However, those with the medial (i.e., /hu-/) underwent a further change to become f- in modern Cantonese, as previously noted.

As an aside, the /kʰ-/ to /h-/ shift is not an unusual sound change. A similar shift happened in the Germanic languages (e.g., compare Latin canis vs. English hound, cor vs. heart, centum vs. hundred, etc.; see Grimm's Law).

  1. Which is the correct Mandarin sound?

This is simply the pronunciation of 困 in Modern Mandarin, which is kùn.

Your remaining three questions are in regards to the character 瞓 itself rather than the actual word that fan3 was derived from (困). Because it's a character that was invented to represent dialectical pronunciations, it's hard to determine how the other "Mandarin" pronunciations came about without additional references to where they were found, as Wang Dingwei mentioned in his answer.

● Exercise description
From the passage on 瞓, answer each question:
(a) What sound did those with the medial /hu-/ become in modern Cantonese?
(b) In which languages did a shift similar to /kʰ-/ to /h-/ happen?
(c) What is the pronunciation of 困 in Modern Mandarin?
Answer using only the passage on 瞓.

● Record excerpts
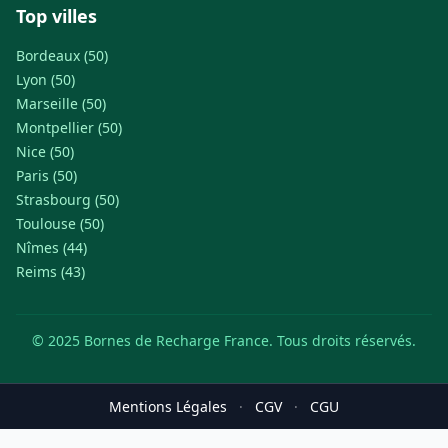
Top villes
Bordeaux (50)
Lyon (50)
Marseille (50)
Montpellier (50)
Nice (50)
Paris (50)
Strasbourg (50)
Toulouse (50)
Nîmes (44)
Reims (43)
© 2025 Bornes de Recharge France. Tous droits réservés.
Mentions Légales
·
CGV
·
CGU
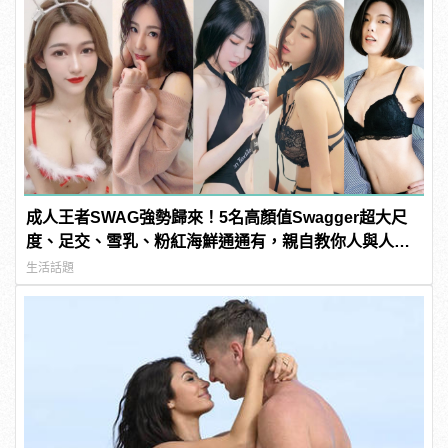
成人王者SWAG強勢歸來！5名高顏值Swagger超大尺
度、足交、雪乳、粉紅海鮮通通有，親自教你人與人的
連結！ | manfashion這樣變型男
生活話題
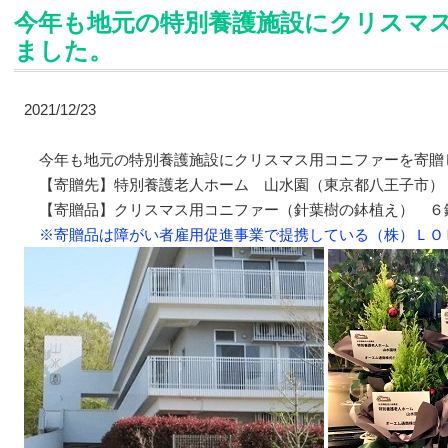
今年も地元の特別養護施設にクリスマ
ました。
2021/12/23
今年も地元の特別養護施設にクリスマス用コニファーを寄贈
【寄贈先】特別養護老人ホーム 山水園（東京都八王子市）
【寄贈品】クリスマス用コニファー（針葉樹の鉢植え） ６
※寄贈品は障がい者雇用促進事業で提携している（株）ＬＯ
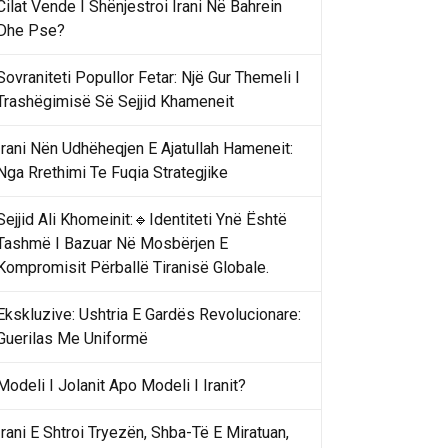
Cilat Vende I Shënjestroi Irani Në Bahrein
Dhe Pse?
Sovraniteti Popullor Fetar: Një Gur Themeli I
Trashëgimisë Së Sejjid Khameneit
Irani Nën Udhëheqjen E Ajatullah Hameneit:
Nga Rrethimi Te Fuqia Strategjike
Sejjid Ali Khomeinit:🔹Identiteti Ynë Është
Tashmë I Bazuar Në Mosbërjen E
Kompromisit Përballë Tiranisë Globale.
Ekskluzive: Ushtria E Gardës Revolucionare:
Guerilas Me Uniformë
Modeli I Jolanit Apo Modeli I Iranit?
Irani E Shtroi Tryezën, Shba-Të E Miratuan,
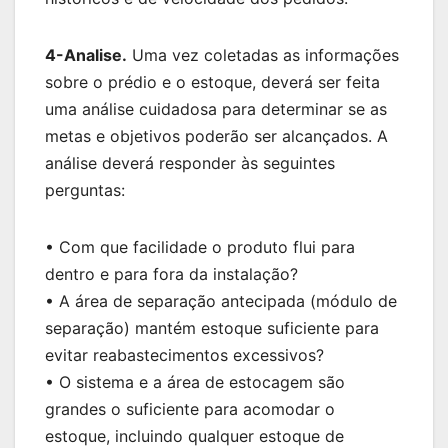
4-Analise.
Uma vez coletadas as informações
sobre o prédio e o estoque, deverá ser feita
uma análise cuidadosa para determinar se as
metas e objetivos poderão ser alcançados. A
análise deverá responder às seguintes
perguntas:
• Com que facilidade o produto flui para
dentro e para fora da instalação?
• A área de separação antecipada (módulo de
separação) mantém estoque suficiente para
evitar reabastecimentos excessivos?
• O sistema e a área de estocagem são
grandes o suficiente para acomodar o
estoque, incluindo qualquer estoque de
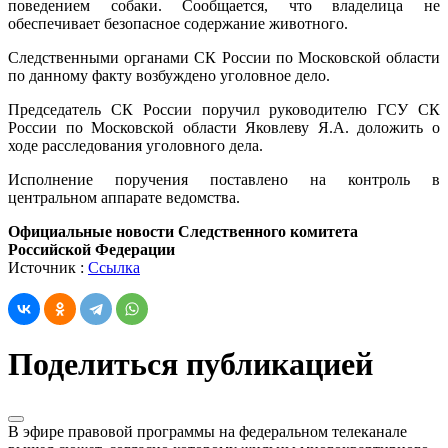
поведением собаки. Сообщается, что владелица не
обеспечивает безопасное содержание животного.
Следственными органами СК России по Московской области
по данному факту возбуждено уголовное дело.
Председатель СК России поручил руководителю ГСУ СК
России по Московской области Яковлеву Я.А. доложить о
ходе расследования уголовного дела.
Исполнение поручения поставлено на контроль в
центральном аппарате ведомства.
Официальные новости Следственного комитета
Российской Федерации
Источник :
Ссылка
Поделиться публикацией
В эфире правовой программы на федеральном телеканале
---
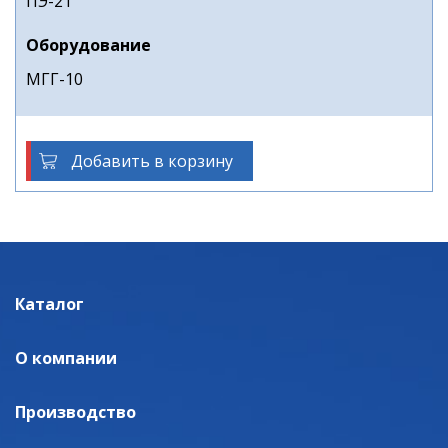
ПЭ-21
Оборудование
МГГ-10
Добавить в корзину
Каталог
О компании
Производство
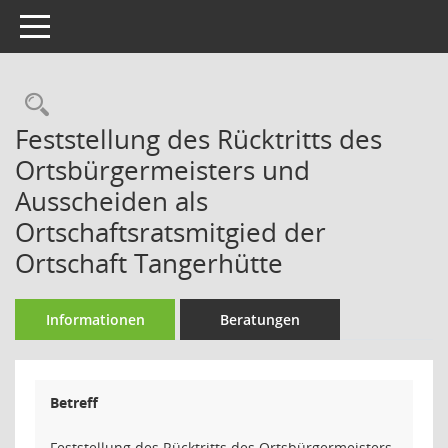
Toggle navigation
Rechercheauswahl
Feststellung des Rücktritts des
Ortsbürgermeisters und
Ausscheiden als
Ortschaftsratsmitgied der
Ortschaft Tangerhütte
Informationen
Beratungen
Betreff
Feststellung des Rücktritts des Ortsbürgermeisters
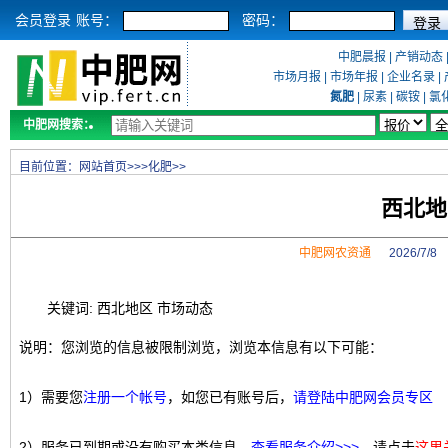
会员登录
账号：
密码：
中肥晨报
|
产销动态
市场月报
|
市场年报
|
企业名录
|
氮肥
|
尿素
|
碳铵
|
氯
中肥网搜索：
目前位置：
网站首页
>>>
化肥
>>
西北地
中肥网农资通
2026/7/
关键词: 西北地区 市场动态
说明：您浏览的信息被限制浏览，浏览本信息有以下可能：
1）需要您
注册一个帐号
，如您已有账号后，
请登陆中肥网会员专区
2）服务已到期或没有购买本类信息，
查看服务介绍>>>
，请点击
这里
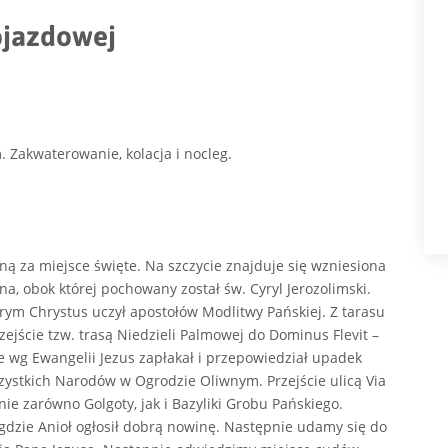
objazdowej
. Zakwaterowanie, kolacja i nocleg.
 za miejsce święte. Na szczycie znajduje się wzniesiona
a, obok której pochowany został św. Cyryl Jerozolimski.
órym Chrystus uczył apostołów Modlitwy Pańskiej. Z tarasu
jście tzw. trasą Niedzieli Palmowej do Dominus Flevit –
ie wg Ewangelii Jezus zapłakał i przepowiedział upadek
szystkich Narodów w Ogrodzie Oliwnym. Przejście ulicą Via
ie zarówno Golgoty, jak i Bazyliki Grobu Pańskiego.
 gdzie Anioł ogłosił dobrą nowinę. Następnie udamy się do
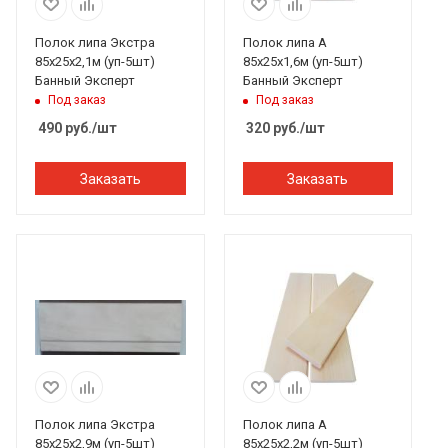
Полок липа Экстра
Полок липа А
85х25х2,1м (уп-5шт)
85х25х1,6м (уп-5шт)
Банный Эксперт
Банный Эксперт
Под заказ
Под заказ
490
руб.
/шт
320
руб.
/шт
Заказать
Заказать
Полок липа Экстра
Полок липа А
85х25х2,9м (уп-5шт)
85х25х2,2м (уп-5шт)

● Answer space
(a) f-
(b) The Germanic languages
(c) kùn